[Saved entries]
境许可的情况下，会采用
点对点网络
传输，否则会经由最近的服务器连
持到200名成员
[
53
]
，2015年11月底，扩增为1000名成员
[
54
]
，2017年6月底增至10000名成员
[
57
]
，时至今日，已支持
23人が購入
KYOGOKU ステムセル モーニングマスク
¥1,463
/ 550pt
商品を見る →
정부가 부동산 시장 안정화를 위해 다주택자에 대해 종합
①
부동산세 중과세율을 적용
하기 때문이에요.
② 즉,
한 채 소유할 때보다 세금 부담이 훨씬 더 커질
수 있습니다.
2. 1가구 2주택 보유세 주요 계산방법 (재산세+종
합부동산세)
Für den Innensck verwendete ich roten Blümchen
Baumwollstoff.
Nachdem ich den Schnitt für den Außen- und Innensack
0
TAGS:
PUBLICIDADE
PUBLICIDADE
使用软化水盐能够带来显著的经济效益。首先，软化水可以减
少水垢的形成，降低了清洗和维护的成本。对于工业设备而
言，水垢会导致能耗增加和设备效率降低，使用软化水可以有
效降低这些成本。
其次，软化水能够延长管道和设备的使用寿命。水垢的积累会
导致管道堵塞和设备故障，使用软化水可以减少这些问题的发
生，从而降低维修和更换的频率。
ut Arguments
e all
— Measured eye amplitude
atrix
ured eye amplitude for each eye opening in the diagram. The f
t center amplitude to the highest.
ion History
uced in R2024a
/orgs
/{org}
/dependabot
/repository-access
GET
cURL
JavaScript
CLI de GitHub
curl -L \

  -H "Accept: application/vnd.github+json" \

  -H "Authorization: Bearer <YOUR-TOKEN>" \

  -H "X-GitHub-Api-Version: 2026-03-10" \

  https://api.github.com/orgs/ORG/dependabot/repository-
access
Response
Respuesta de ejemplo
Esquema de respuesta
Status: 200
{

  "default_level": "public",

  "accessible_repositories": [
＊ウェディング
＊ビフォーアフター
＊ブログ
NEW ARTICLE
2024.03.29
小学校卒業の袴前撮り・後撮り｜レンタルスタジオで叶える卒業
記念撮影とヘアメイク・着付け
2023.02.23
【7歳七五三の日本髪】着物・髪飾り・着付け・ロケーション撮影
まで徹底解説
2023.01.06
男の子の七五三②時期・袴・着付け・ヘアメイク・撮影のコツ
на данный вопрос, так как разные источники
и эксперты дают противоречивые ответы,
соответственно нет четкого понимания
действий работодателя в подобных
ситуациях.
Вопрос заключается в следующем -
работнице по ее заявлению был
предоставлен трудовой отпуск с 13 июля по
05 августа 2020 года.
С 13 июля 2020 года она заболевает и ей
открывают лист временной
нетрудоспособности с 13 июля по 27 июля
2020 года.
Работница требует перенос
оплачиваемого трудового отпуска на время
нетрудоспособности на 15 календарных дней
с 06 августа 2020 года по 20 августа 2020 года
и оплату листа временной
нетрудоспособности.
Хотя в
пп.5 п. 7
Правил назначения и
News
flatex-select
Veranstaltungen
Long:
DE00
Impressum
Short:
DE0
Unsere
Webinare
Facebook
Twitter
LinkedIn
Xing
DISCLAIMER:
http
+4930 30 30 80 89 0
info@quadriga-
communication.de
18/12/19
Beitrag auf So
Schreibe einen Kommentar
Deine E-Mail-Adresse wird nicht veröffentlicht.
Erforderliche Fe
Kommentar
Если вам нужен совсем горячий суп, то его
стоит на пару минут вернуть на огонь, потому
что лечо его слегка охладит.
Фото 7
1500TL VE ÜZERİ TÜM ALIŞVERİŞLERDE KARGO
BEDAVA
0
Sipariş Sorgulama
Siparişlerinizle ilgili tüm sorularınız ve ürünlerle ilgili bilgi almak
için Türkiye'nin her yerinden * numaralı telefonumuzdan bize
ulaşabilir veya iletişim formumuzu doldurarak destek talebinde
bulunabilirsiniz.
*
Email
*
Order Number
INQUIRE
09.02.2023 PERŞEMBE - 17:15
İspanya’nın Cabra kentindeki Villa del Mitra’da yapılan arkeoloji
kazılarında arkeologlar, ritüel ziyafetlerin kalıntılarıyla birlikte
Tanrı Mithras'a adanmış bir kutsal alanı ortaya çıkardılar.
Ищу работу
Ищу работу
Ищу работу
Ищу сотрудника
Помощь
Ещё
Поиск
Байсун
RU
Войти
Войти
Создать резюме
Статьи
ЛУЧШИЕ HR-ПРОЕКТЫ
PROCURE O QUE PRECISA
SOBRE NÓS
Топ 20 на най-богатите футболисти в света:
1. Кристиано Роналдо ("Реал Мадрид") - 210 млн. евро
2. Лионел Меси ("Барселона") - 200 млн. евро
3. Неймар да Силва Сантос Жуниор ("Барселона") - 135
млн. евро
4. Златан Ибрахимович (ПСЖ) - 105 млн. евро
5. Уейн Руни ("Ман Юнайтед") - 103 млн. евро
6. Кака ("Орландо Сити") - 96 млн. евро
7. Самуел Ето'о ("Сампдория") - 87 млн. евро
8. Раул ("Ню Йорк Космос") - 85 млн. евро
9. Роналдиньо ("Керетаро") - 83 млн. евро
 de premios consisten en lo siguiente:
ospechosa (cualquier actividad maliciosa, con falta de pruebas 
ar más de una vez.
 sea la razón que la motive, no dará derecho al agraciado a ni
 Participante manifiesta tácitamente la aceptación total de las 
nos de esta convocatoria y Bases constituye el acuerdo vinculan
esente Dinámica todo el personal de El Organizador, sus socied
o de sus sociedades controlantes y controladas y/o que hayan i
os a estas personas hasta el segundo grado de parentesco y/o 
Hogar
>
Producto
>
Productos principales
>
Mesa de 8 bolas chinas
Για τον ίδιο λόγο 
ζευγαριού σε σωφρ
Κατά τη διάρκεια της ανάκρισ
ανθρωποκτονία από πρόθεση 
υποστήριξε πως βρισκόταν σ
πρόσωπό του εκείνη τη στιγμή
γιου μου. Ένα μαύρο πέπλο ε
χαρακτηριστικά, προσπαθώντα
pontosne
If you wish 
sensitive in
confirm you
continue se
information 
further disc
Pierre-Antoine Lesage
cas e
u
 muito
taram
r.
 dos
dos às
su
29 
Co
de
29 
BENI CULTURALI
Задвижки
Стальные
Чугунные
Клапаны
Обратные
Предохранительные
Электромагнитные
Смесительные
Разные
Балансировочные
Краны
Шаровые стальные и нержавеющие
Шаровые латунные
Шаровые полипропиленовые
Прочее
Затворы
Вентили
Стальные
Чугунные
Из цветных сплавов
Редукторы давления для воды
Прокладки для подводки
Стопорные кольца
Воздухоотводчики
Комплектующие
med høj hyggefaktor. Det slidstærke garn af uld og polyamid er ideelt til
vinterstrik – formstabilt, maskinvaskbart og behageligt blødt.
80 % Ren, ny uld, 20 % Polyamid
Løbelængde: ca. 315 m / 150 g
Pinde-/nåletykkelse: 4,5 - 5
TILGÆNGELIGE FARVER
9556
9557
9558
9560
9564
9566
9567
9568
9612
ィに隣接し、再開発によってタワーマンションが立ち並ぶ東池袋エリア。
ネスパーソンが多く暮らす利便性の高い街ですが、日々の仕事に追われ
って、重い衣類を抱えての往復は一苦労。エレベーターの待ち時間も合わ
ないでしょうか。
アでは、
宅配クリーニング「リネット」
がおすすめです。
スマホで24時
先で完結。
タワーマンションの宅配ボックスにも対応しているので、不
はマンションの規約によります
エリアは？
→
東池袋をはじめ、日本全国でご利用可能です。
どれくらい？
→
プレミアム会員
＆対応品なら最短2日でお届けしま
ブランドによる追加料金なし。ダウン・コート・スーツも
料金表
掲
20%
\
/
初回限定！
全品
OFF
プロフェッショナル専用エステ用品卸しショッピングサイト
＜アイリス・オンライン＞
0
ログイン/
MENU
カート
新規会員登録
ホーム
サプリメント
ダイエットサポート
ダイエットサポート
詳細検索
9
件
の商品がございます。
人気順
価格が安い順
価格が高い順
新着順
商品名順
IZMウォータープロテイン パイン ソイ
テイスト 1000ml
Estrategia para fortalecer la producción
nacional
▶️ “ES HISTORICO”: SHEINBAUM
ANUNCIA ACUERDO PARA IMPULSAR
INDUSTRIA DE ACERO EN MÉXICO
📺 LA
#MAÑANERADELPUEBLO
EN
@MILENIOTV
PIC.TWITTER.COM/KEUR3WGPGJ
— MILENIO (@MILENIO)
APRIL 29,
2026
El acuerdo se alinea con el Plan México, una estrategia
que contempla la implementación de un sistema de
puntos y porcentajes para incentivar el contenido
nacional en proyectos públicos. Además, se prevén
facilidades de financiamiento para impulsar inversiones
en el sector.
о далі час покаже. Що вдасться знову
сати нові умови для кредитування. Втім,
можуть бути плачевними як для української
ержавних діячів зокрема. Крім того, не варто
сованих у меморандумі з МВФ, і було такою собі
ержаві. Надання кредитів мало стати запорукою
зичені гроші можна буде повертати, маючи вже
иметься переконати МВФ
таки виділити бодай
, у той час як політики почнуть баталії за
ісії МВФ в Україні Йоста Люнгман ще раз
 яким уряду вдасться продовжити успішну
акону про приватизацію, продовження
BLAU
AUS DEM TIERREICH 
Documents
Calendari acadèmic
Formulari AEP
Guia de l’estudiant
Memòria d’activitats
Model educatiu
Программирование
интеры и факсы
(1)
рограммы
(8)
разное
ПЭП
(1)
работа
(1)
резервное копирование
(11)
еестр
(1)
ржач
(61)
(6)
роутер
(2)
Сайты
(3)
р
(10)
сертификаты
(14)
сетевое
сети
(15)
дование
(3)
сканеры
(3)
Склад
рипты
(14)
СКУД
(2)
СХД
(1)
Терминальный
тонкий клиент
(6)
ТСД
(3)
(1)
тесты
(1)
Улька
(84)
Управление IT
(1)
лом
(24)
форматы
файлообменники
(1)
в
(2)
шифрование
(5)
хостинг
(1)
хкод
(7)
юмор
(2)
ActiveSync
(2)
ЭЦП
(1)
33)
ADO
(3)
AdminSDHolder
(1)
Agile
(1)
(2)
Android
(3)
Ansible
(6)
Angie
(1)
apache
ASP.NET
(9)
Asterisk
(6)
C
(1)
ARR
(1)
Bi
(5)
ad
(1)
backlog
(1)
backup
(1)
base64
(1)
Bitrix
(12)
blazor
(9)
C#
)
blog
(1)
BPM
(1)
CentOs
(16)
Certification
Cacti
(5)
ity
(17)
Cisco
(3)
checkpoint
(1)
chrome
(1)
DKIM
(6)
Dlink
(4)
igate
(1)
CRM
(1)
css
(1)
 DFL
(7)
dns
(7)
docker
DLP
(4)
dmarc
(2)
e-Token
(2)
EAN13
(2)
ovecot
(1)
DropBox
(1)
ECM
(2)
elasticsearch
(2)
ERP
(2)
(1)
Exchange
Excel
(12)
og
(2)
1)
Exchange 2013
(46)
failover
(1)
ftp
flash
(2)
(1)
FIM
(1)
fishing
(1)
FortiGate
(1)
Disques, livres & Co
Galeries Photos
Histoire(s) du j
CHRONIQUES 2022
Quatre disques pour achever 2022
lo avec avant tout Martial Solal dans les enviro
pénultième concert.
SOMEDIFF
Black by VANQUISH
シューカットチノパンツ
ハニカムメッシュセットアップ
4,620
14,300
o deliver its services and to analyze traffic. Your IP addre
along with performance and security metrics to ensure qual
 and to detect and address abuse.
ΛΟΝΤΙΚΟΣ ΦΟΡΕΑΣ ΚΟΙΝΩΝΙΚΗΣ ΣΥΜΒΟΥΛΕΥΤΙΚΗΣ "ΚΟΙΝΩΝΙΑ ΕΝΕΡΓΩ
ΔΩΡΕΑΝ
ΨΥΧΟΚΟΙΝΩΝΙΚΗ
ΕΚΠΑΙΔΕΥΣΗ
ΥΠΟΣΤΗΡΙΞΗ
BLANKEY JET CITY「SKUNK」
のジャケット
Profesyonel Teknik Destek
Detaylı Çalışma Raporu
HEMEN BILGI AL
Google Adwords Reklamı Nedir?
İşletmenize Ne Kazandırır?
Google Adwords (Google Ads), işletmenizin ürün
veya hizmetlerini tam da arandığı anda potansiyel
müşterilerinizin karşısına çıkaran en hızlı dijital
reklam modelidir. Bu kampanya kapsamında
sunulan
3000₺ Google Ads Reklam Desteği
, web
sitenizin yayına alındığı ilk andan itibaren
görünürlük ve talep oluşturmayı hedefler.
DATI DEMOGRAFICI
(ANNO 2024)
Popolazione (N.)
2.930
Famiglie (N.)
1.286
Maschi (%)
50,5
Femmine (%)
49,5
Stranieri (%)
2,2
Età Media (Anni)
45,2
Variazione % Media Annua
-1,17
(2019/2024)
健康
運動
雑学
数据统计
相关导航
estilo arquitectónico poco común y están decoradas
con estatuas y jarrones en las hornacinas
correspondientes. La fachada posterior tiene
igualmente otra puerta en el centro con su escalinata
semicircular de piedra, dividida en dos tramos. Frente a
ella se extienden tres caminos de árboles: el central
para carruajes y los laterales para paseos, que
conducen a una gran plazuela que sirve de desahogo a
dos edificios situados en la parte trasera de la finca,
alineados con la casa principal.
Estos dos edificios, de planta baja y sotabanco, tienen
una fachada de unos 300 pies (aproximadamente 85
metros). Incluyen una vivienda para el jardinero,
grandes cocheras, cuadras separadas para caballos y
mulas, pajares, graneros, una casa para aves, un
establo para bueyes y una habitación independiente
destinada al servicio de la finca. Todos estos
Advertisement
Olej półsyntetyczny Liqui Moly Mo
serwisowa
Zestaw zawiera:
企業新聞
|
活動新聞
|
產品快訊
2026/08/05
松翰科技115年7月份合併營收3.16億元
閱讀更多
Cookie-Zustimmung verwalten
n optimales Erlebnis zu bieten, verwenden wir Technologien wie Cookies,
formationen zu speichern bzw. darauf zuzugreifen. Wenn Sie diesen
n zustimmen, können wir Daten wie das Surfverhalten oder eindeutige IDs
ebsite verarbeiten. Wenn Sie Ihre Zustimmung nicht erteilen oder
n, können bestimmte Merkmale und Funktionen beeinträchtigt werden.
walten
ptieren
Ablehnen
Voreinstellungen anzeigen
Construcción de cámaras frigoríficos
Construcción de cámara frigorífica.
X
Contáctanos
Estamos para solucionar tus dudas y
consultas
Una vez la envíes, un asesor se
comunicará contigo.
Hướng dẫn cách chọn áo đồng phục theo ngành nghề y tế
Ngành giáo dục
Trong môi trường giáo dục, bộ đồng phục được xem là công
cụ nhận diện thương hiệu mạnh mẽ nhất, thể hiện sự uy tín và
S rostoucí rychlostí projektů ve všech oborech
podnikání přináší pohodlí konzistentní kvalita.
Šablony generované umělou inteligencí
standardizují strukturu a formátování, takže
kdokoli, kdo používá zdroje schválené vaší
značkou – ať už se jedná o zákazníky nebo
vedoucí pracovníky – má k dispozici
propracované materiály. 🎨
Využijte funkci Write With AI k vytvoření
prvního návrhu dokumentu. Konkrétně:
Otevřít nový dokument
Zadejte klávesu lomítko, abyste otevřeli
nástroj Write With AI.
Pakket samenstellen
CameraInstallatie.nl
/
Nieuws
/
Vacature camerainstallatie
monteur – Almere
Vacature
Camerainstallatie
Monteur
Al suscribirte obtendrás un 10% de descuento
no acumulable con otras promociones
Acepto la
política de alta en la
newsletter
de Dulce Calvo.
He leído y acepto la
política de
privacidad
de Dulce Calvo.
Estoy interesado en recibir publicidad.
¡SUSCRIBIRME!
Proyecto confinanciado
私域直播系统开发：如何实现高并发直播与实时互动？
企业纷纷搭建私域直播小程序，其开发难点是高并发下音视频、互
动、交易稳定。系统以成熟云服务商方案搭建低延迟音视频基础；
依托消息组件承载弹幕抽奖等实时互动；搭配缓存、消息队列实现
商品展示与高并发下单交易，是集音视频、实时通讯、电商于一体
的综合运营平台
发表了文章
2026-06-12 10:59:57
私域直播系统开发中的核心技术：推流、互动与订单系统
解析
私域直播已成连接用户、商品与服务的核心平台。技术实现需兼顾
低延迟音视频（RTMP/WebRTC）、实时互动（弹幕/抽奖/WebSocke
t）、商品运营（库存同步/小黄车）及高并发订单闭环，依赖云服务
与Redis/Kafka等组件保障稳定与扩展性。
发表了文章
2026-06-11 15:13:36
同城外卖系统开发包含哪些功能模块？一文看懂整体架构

- [Exercise] Your task is to copy each line of the data above that holds "Барселона".

- [Solved problem]
2. Лионел Меси ("Барселона") - 200 млн. евро
3. Неймар да Силва Сантос Жуниор ("Барселона") - 135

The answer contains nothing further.